_Questions on the material_
• 1. List every offshore block that the passage about Venezuelan offshore gas blocks names.
• 2. Copy the passage about Venezuelan offshore gas blocks word for word, starting at "The award is" and ending at "de Venezuela SA.".
• 3. Proceed with the passage about Venezuelan offshore gas blocks from the point where it stops.

++++ Text excerpt ++++

The award is the first initiative toward extracting nonassociated gas in the Delta Amacuro 200 km off Venezuela and near the maritime border with Trinidad and Tobago. Venezuela hopes to begin generating revenue from the blocks in 2007.

ChevronTexaco will operate Block 2, for which it offered $19 million. Block 2 contains the significant undeveloped gas accumulation known as Loran field, which was discovered in 1982 by state-owned oil firm Petroleos de Venezuela SA.

ChevronTexaco said that once the license is issued, the company has 3 years to complete the exploration and delineation program to determine Block 2 commerciality.

ChevronTexaco also has a 50% interest in Block 6d off Trinidad, which contains the cross-border extension of Loran field.

Statoil will operate Block 4, which encompasses about 1,435 sq km in 200-800 m of water. The company submitted a winning bid for the block in December, with a signature bonus of $32 million.

Statoil said it has committed to drilling three exploration wells, at an estimated cost of $60 million, over the next 4 years to define the resource potential of the area.

++++ Data extracts ++++

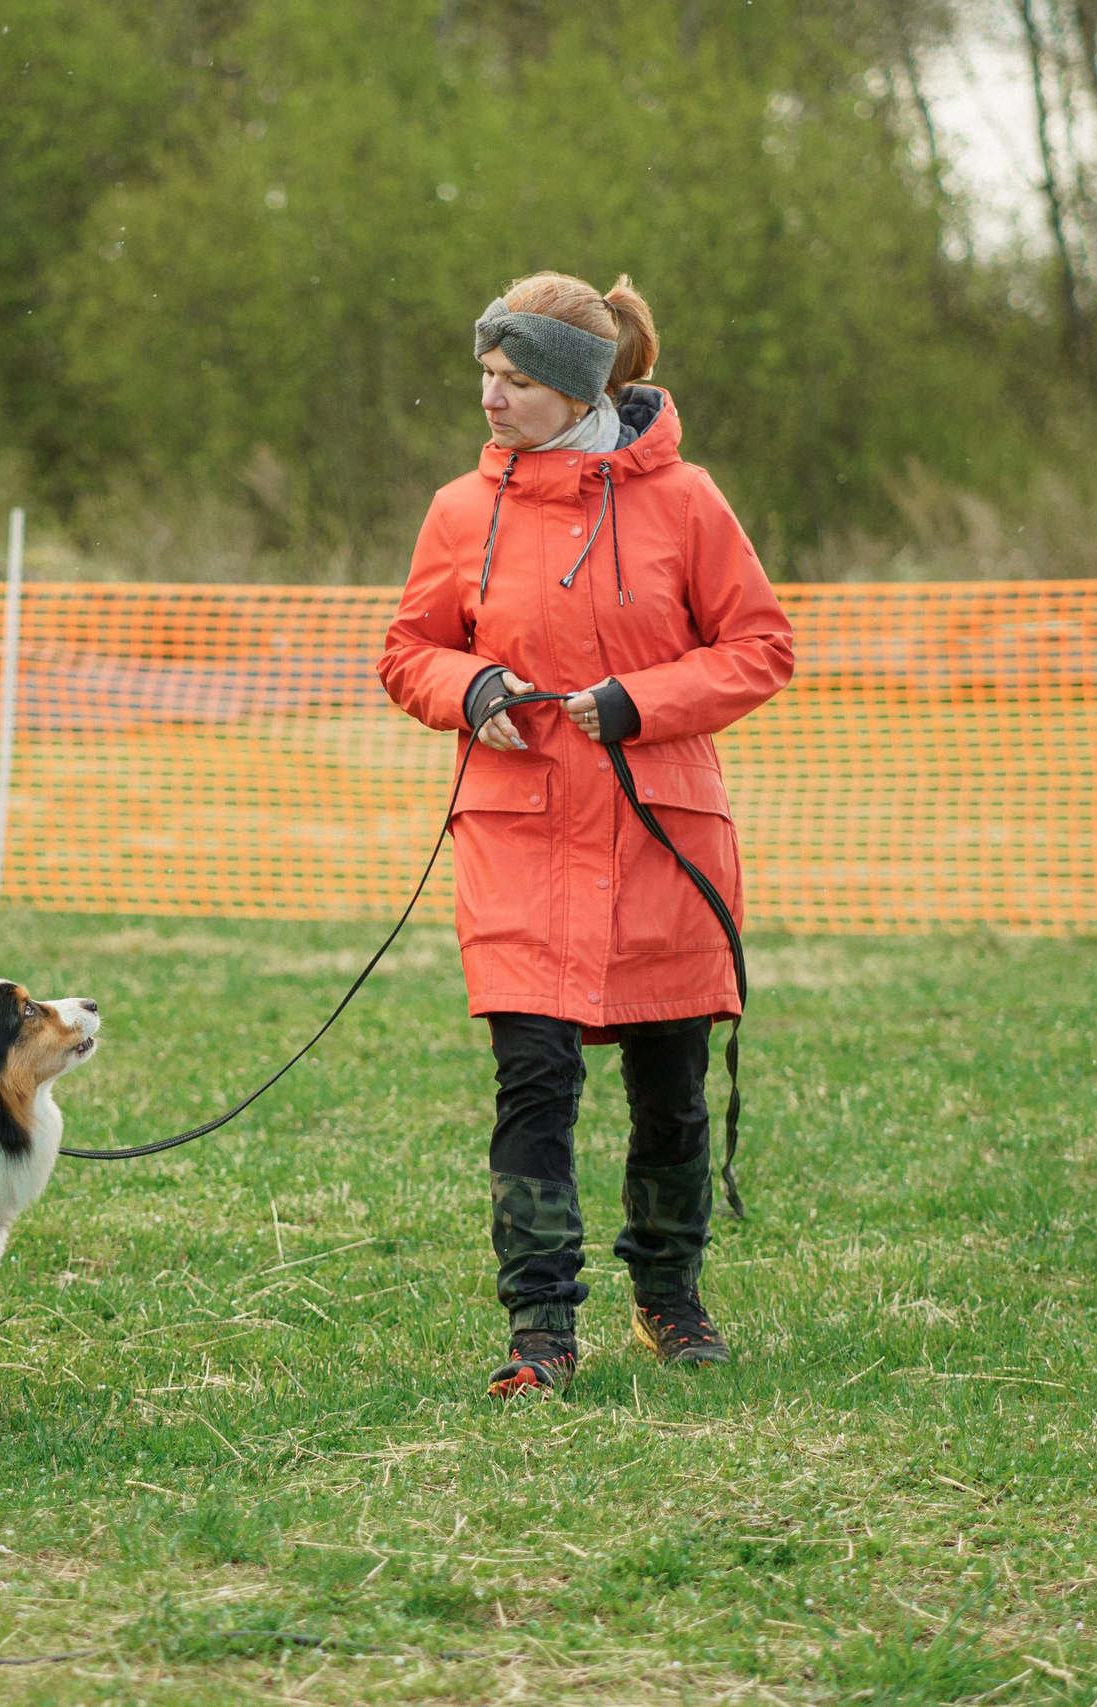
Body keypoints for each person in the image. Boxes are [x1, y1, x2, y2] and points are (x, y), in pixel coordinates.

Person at [378, 274, 795, 1396]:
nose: (490, 398)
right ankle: (541, 1329)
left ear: (574, 389)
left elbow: (759, 647)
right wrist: (472, 690)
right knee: (534, 1083)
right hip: (517, 836)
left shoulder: (688, 501)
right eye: (485, 376)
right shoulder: (459, 510)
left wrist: (639, 703)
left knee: (670, 1091)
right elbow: (407, 650)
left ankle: (670, 1300)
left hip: (662, 839)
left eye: (514, 380)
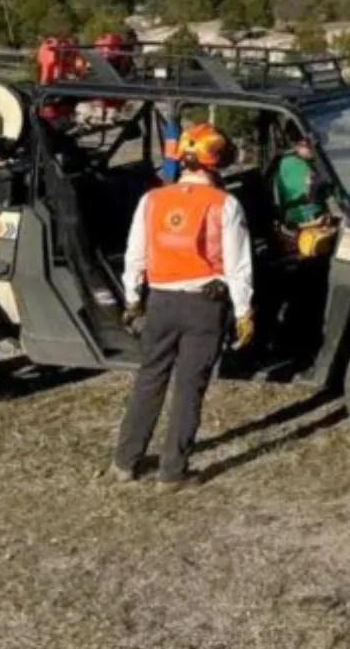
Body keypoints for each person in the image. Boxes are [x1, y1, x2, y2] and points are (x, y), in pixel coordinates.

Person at [110, 121, 255, 490]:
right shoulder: (226, 204)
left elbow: (135, 254)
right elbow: (239, 266)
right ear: (216, 160)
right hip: (205, 307)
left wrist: (131, 298)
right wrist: (243, 312)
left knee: (149, 379)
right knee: (190, 387)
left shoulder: (152, 200)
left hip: (159, 302)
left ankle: (126, 460)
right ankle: (173, 471)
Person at [273, 136, 325, 227]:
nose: (311, 148)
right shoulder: (294, 163)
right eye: (307, 145)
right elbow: (308, 196)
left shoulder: (288, 161)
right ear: (297, 146)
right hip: (302, 216)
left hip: (299, 213)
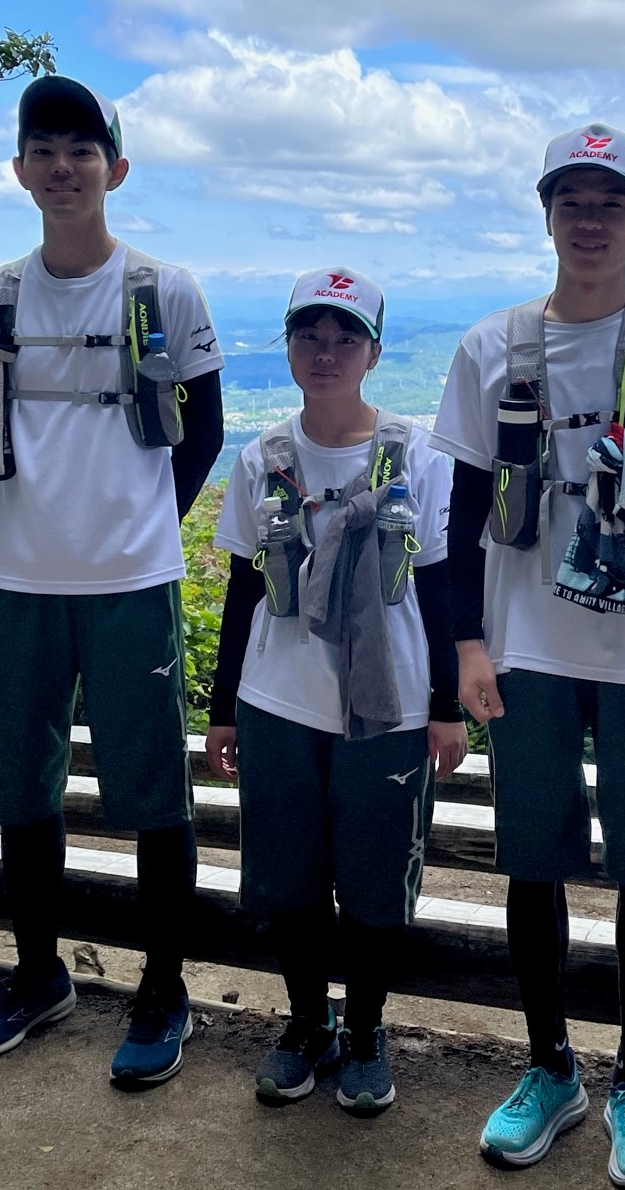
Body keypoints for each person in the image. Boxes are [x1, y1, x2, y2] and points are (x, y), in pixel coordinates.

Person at [431, 125, 625, 1188]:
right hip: (525, 644)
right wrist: (467, 645)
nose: (591, 220)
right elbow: (464, 504)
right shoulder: (494, 346)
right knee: (533, 859)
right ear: (547, 213)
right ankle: (550, 1065)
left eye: (612, 202)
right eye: (573, 200)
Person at [0, 75, 225, 1087]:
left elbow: (204, 431)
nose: (64, 167)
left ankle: (163, 990)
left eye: (82, 149)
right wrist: (29, 506)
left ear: (116, 168)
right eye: (45, 150)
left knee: (155, 796)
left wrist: (139, 524)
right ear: (19, 169)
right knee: (22, 788)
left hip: (133, 580)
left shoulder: (163, 288)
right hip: (17, 576)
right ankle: (36, 975)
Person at [206, 268, 468, 1115]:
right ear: (287, 347)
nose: (326, 353)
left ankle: (365, 1028)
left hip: (389, 701)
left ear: (374, 352)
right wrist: (221, 708)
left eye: (345, 338)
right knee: (288, 877)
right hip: (277, 696)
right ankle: (306, 1021)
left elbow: (440, 584)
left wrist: (446, 705)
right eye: (309, 337)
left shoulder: (415, 455)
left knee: (375, 878)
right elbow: (243, 587)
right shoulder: (262, 458)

++++

_Task-by-task answers_
• 1. Block 2, Block 6d, Block 4

• 2.
The award is the first initiative toward extracting nonassociated gas in the Delta Amacuro 200 km off Venezuela and near the maritime border with Trinidad and Tobago. Venezuela hopes to begin generating revenue from the blocks in 2007.

ChevronTexaco will operate Block 2, for which it offered $19 million. Block 2 contains the significant undeveloped gas accumulation known as Loran field, which was discovered in 1982 by state-owned oil firm Petroleos de Venezuela SA.

• 3.
"We've worked closely over many years with Venezuela's Ministry of Energy and Mining, PDVSA, and a wide range of supply and service companies," said Richard Hubbard, executive vice-president for Statoil's international exploration and production business area. "With our joint success, this project can make a significant contribution to Venezuela's offshore industry development."

TotalFinaElf SA had bid $100,000 in December for Block 3, which has not yet been awarded.

CHEVRONTEXACO has reported that its proprietary system for estimating and managing greenhouse gas emissions and energy utilization data is now available free of charge to the worldwide energy industry. The company said it released the system to promote standardization of methodologies used and comparability in the gathering of greenhouse gas inventory information.

ChevronTexaco, which has used the system successfully since January 2002, began developing the improved reporting system in January 2001.

Sangea Energy & Emissions Estimating System 2.0 is an automated, electronic data management information system designed to gather greenhouse gas emissions and energy usage data from exploration and production, refining and marketing, petrochemicals, transportation, electricity generation, manufacturing, real estate, and coal activities.

The calculation methods and emission factors of the system are based on the American Petroleum Institute's Compendium of Greenhouse Gas Emissions Estimation Methodologies for the Oil & Gas Industry, which ChevronTexaco considers to be one of the best practices for the petroleum industry.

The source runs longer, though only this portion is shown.